Activist investors are not contented with just purchasing stocks and supporting its actions or decisions. They want to change the norms of targeted corporations for two reasons: align investments with their core values and make entities behave more responsibly.

There are at least four ways shareholders commonly use to imprint the changes they desire.


Divestment is simply an act of selling an asset either for financial or social goals. Considered a last resort, the opposite of investment is normally used in worst scenarios. One classic example of divestiture was the activism in the Michigan State University. In the late 1980s, MSU students pressed the university to divest the stocks of firms with businesses in South Africa apartheid from its endowment portfolio, including Coca-Cola. Several large investors, including some city, county, and state governments, followed suit. Although it cannot be assessed whether the act made a substantial economic pressure to urge South African leaders to change their ways, it is safe to say it brought heightened attention to the human rights abuses in the country.

Electing New Directors

Ethical investors can opt to replace board members whose views they disagree with. Companies have differing rules for nominating directors, which can be found in their proxy statement. Unfortunately, a firm may not bother looking at a nomination from an unknown shareholder — or take it seriously at the very least. Majority of corporations have established methodologies for scouting potential board members. But, in July 2011, the US Court of Appeals against a proposed SEC rule that would have enabled shareholders, who own at least 3% of outstanding shares for at least three years, to place their nominees on the proxy ballot.

Filing Resolutions

Some investors want to take things to the next level by introducing their own issues to vote on. To propose a resolution, an investor must have a significant stake in the firm, which, according to the SEC, is 1% of all outstanding shares or $2,000 worth of shares. He or she must hold it for at least one year before the resolution submission deadline.

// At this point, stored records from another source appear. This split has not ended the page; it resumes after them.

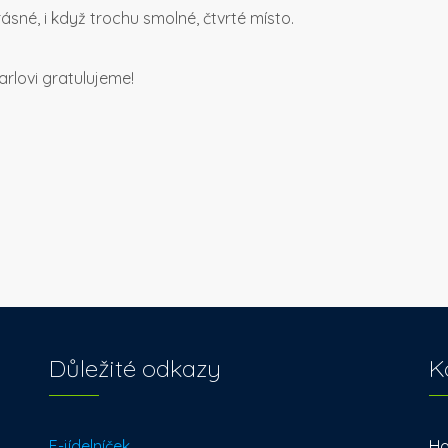
rásné, i když trochu smolné, čtvrté místo.
rlovi gratulujeme!
Důležité odkazy
K
E-jídelníček
Ho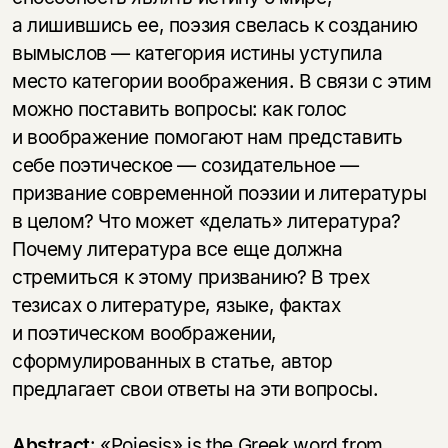
а лишившись ее, поэзия свелась к созданию
вымыслов — категория истины уступила
место категории воображения. В связи с этим
можно поставить вопросы: как голос
и воображение помогают нам представить
себе поэтическое — созидательное —
призвание современной поэзии и литературы
в целом? Что может «делать» литература?
Почему литература все еще должна
стремиться к этому призванию? В трех
тезисах о литературе, языке, фактах
и поэтическом воображении,
сформулированных в статье, автор
предлагает свои ответы на эти вопросы.
Abstract
: «Poiesis» is the Greek word from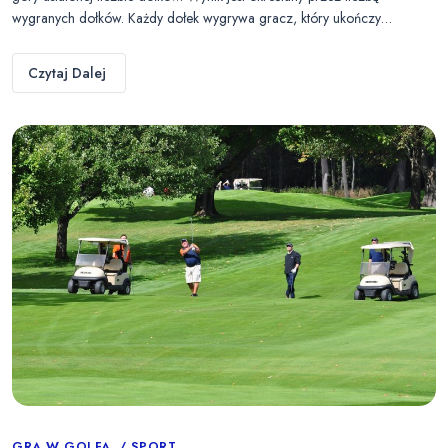
wygranych dołków. Każdy dołek wygrywa gracz, który ukończy…
Czytaj Dalej
GRA W GOLFA
SPORT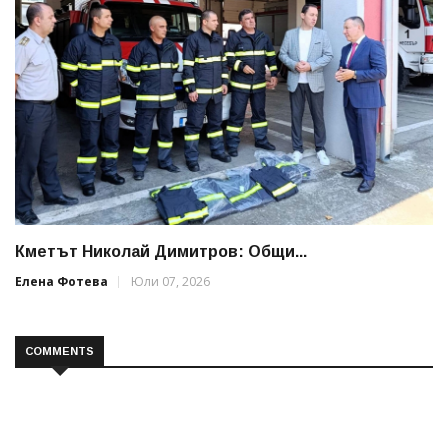
Кметът Николай Димитров: Общи...
Елена Фотева
Юли 07, 2026
COMMENTS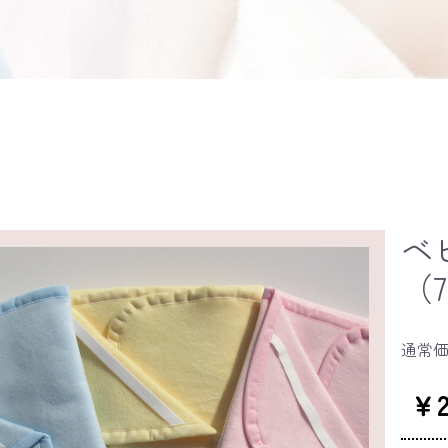
ベ
（7
通常
￥2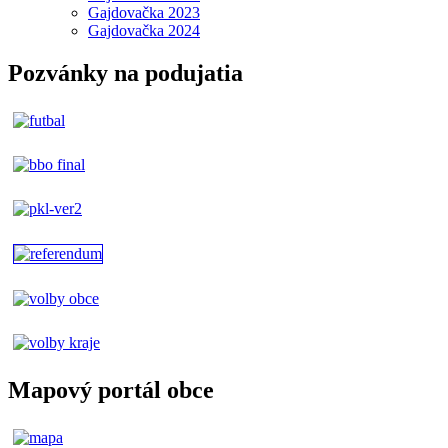
Gajdovačka 2023
Gajdovačka 2024
Pozvánky na podujatia
Mapový portál obce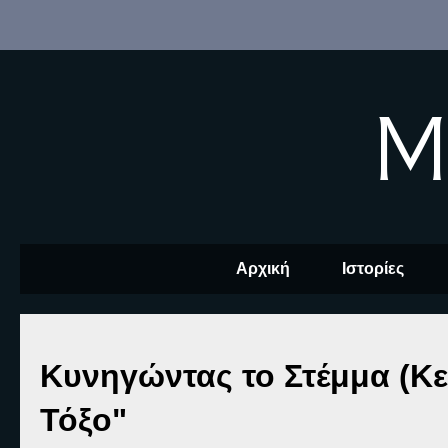
M
Αρχική
Ιστορίες
Κυνηγώντας το Στέμμα (Κεφ
Τόξο"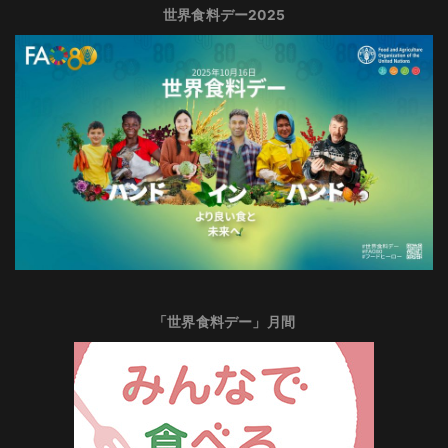
世界食料デー2025
「世界食料デー」月間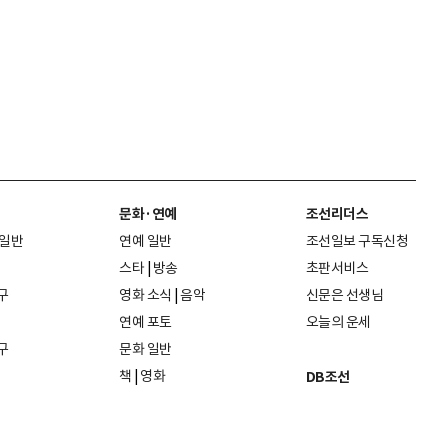
문화·연예
조선리더스
 일반
연예 일반
조선일보 구독신청
스타
|
방송
초판서비스
구
영화 소식
|
음악
신문은 선생님
연예 포토
오늘의 운세
구
문화 일반
책
|
영화
DB조선
음악
|
공연
지면 PDF보기
미술·전시
인물검색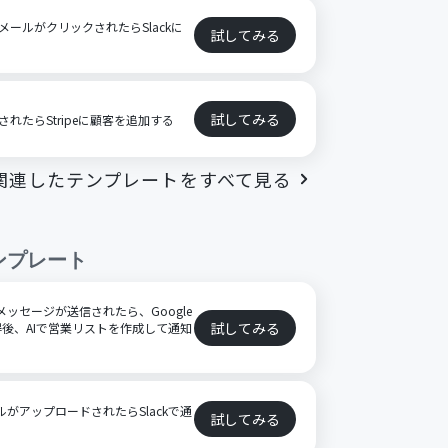
ンメールがクリックされたらSlackに
試してみる
試してみる
されたらStripeに顧客を追加する
関連したテンプレートをすべて見る
ンプレート
特定のメッセージが送信されたら、Google
試してみる
後、AIで営業リストを作成して通知
ファイルがアップロードされたらSlackで通
試してみる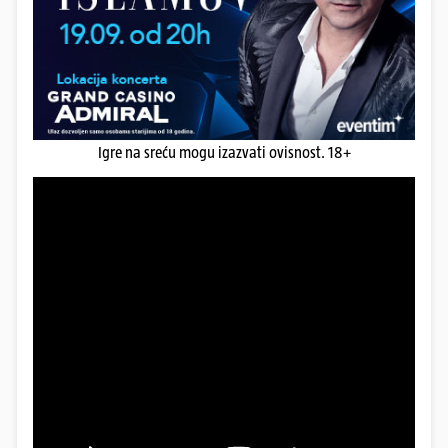
Igre na sreću mogu izazvati ovisnost. 18+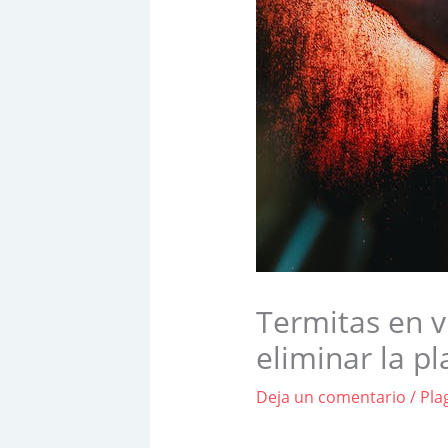
Termitas en v
eliminar la p
Deja un comentario
/
Pla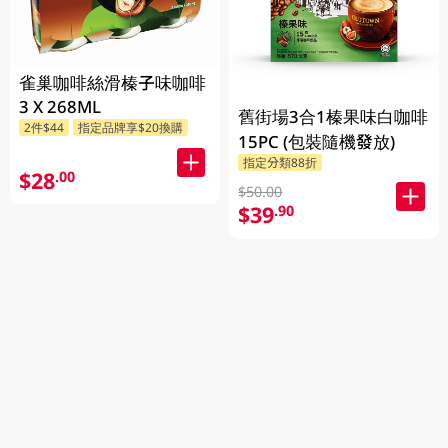
雀巢咖啡絲滑榛子味咖啡
3 X 268ML
舊街場3合1榛果味白咖啡
2件$44
指定品牌享$20換購
15PC (包裝隨機發放)
指定分類88折
$28
.00
$50.00
$39
.90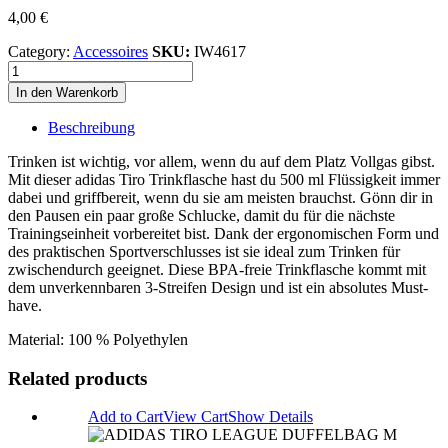
4,00
€
Category:
Accessoires
SKU:
IW4617
TIRO
BOT
In den Warenkorb
0,5L
Menge
Beschreibung
Trinken ist wichtig, vor allem, wenn du auf dem Platz Vollgas gibst.
Mit dieser adidas Tiro Trinkflasche hast du 500 ml Flüssigkeit immer
dabei und griffbereit, wenn du sie am meisten brauchst. Gönn dir in
den Pausen ein paar große Schlucke, damit du für die nächste
Trainingseinheit vorbereitet bist. Dank der ergonomischen Form und
des praktischen Sportverschlusses ist sie ideal zum Trinken für
zwischendurch geeignet. Diese BPA-freie Trinkflasche kommt mit
dem unverkennbaren 3-Streifen Design und ist ein absolutes Must-
have.
Material: 100 % Polyethylen
Related products
Add to Cart
View Cart
Show Details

Basically, shareholder resolutions allow investors to influence policies and address issues on the table. Certain guidelines are followed when submitting a resolution, such as it should not be longer than 500 words. The individual or group (or their representative) who files the resolution must attend the meeting to present it. Corporations need not to accept and implement those resolutions even if they obtain a majority vote.


This is the most basic way of echoing opinions. Investors cast their proxy ballots either electronically or via mail. Normally, a shareholder gets one vote for every share he or she owns. If an investor holds a stock class with special voting rights, he or she will get multiple votes per stock.

Several shareholders do not give attention to their proxy ballots because they are too occupied to study the issues to be voted and make a sound decision. But for activist investors, this is their way of letting their voices be heard to somewhat create change. Most of them have no time to do their own research, so, they turn to seasoned investors for guidance. Upon knowing the issue at hand, they can decide to vote with the entity or against it.

Institutional investors can make a great influence on the election results because their huge size allows them to possess large numbers of stocks. Therefore, it may need a collated effort from huge numbers of small shareholders to impact a vote’s outcome.